Here is a real case that happened just a couple of days ago, while helping an ISP to find a way to handle the deletion of data after the mandatory term imposed by the Eu Data Retention Directive expires. Whatever the solution, thank to the rigidity of the provisions, a law will not be obeyed.


  •  ? The automatic processing of the data-deletion is usually made so that a script matches daily the data-creation date with the current date, and if the match says that the retention term is expired, then the script delete the data,
  • The only exception is a “freeze” order issued by a Court or a prosecutor. In this case it is possible to avoid the requested data to be destroyed,
  • The “freeze” order are notified either by fax, secure email or direct order to the “Protocol department” (that handles the incoming communications, and that “route” the messages to the concerned people),
  • While when the offices are closed there is always at least one resource belonging to the technical department to be alerted in case of urgency, the administrative offices just shut down the curtains of Friday at – say – 5P.M.,

– let’s say that a secure mail or a fax containing the “freezing” order arrives when the Protocol Department is closed. This means that the request will be processed the next day,

– let’s say that the “freezing” order concerns data that are going to be destroyed the very same Friday night when the order arrived,

What happens is that the “freezing” order arrived timely, before the data were destroyed, but since the internal route of the order is handled when the term is expired, the data have been deleted.
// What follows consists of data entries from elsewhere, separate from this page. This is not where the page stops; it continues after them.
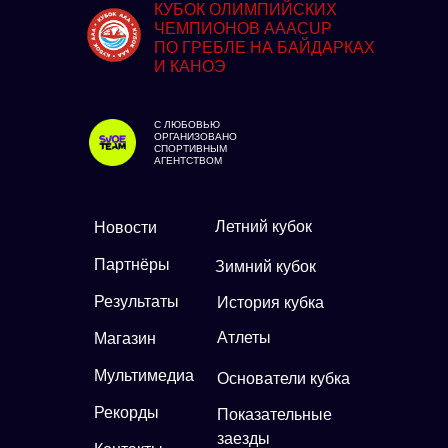
КУБОК ОЛИМПИЙСКИХ
ЧЕМПИОНОВ AAACUP
ПО ГРЕБЛЕ НА БАЙДАРКАХ
И КАНОЭ
С ЛЮБОВЬЮ
ОРГАНИЗОВАНО
СПОРТИВНЫМ
АГЕНТСТВОМ
Летний кубок
Новости
Партнёры
Зимний кубок
Результаты
История кубка
Атлеты
Магазин
Мультимедиа
Основатели кубка
Рекорды
Показательные
заезды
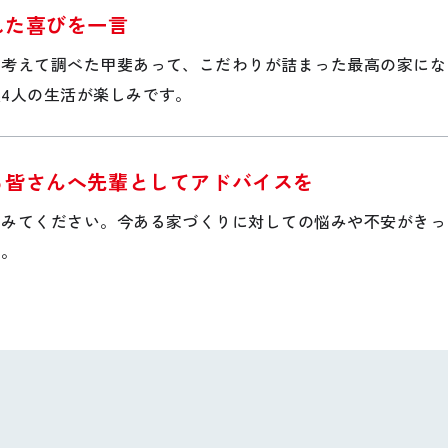
れた喜びを一言
て考えて調べた甲斐あって、こだわりが詰まった最高の家にな
4人の生活が楽しみです。
る皆さんへ先輩としてアドバイスを
てみてください。今ある家づくりに対しての悩みや不安がきっ
い。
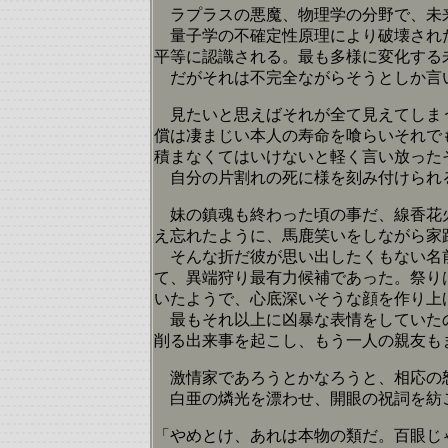
ラプラスの悪魔、物理学の分野で、未
量子学の不確定性原理により破壊された
平等に認識される。最も多様に変化する
だがそれは不完全ながらそうとしか言
見たいと思えばそれが全て見えてしまう
償は凄まじい本人の寿命を喰らいそれで
積まなくてはいけないと軽く言い放った
自分の片割れの死に様を刻み付けられる
妹の鎮魂も終わった頃の事だ、線香花火
え忘れたように、馬鹿笑いをしながら家
そんな折だ彼が思い出したくもない名前
て、異端狩り最有力候補であった。祭り
いたようで、心底深いそうな顔を作り上
最もそれ以上に凶暴な表情をしていたの
削る出来事を起こし、もう一人の親友も
激情家であろうとかなろうと、相応の
白亜の燐光を漂わせ、開眼の祝詞を紡
「やめとけ、あれは本物の類だ。百眼じ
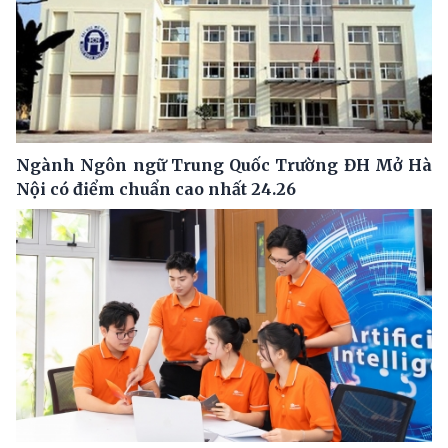
Ngành Ngôn ngữ Trung Quốc Trường ĐH Mở Hà
Nội có điểm chuẩn cao nhất 24.26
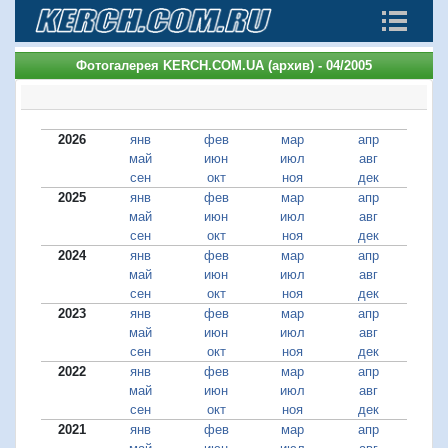
Фотогалерея KERCH.COM.UA (архив) - 04/2005
2026
янв
фев
мар
апр
май
июн
июл
авг
сен
окт
ноя
дек
2025
янв
фев
мар
апр
май
июн
июл
авг
сен
окт
ноя
дек
2024
янв
фев
мар
апр
май
июн
июл
авг
сен
окт
ноя
дек
2023
янв
фев
мар
апр
май
июн
июл
авг
сен
окт
ноя
дек
2022
янв
фев
мар
апр
май
июн
июл
авг
сен
окт
ноя
дек
2021
янв
фев
мар
апр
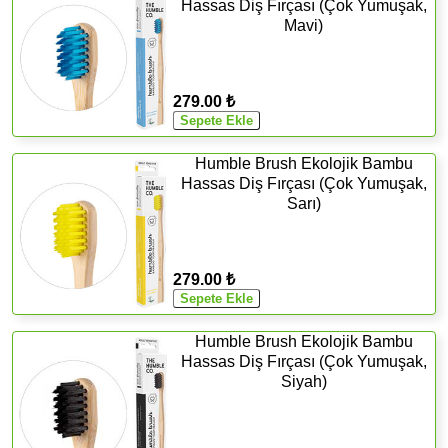
Hassas Diş Fırçası (Çok Yumuşak,
Mavi)
279.00 ₺
Humble Brush Ekolojik Bambu
Hassas Diş Fırçası (Çok Yumuşak,
Sarı)
279.00 ₺
Humble Brush Ekolojik Bambu
Hassas Diş Fırçası (Çok Yumuşak,
Siyah)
A possible solution could be to extend the deleting time frame of three days (thus accounting for the week-end gap) but it doesn’t work. Here is why.

If I have to destroy the data on Friday, and I kept it until Monday just to check if some Court order has been notified in the meantime, it might happens that on the very same Monday a Court order might be notified in relationship to the Friday-to-be-deleted data (when the data are supposed not to exist anymore).

So, if I follow the DRD I must refuse to comply with the Court order because though the data are there, they can be processed only if the Court order were notified within the original term. On the other hand, I can’t refuse to obey to a Court order, if I still have the concerned information.

A contemporary version of the Buridan’s Ass Paradox.